Ah, the politics of the dead, a subject which reveals so much about the living, whether it be over the fate of Evita in Argentina or Lenin in Russia. But it’s perambulations of the dead Mussolini that gives wonderful insight into the political health of post-war Italy.
After his death, and the display of his corpse in Milan, Mussolini was buried in an unmarked grave in Musocco, the municipal cemetery to the north of the city. On Easter Sunday 22 April 1946 his body was located and dug up by Domenico Leccisi and two other neo-Fascists. Making off with their hero, they left a bizarre message on the open grave "Finally, O Duce, you are with us. We will cover you with roses, but the smell of your virtue will overpower the smell of those roses."
On the loose for months-and a cause of great anxiety to the new Italian democracy-the Duce was finally 'recaptured' in August, hiding in a small trunk at the Certosa di Pavia, just outside Milan. Two Franciscan brothers were subsequently charged with concealing the corpse, though it was discovered on further investigation that he had been constantly on the move!
However, the Duce found was just as much of an embarrassment as the Duce lost to the fragile Italian government.

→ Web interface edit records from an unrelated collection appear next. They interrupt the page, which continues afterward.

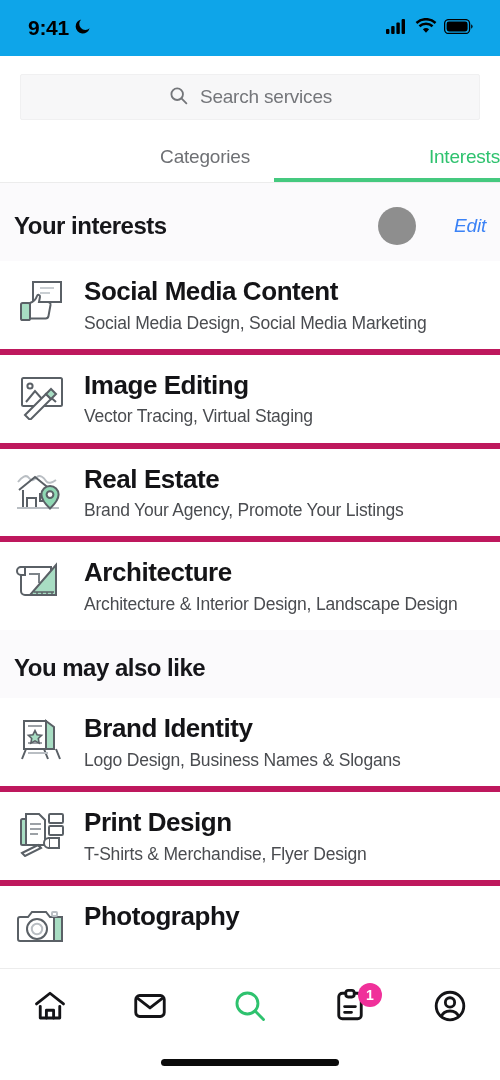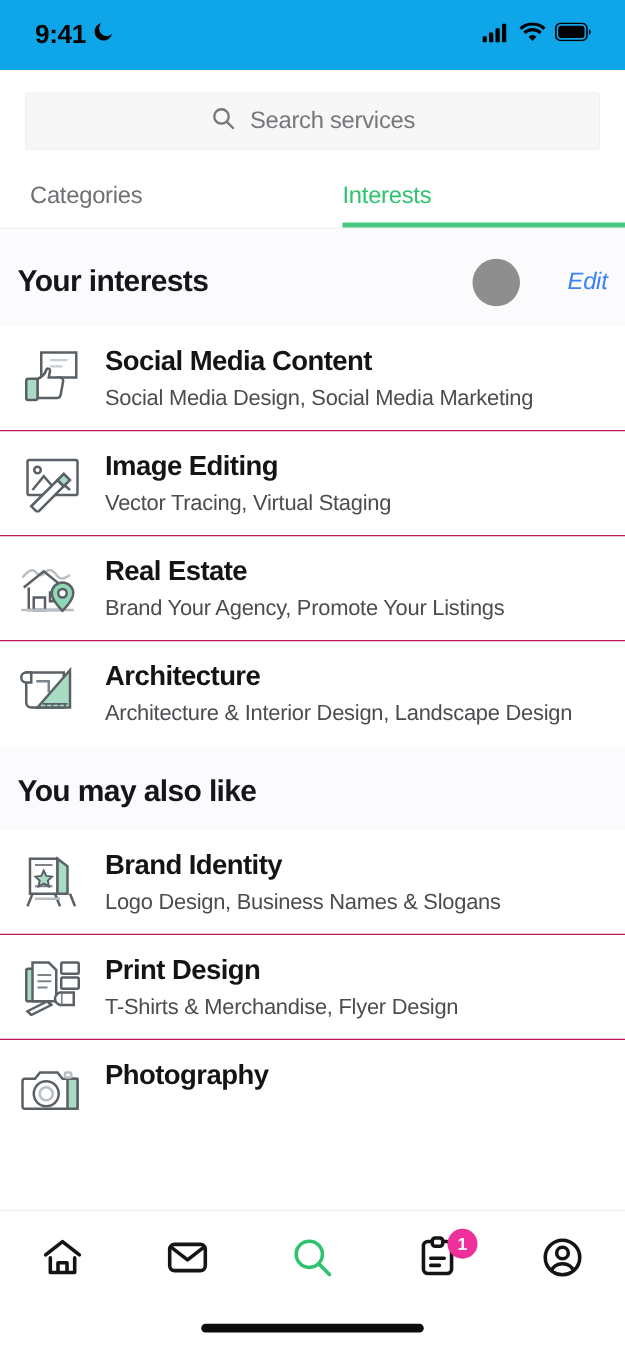--- a/index.html
+++ b/index.html
@@ -53,7 +53,7 @@
   }
   .tab {
     flex:1;
-    text-align:left;
+    text-align:right;
     font-size:19px;
     color:#6e7074;
     padding:8px 0 14px 0;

This was a subject that divided the nation into mutually hostile camps; and unsure what to do, the authorities held the remains in a kind of political limbo for ten years, before agreeing to allow them to be re-interred at Predappio in Emila, his birth place, after a campaign headed by Leccisi and the Movimento Sociale Italiano. Leccisi, now a fascist deputy, went on to write his autobiography, With Mussolini Before and After Piazzale Loreto.
In the end it was, once again, all down to politics. Adone Zoli, the Prime Minister of the day, contacted Donna Rachelle, the former dictator's widow, to tell her he was returning the remains. He did so for one simple reason: he needed the support of the far-right in parliament, including Leccisi himself.
In Predappio Mussolini's tomb has become something of a fascist Mecca, constantly guarded by grim-faced, black-caped attendants. The whole thing is really quite vulgar, with Fascist kitsch on sale to the hordes of people who come to pay their respects, a source of both embarrassment and income to the left-wing local authorities!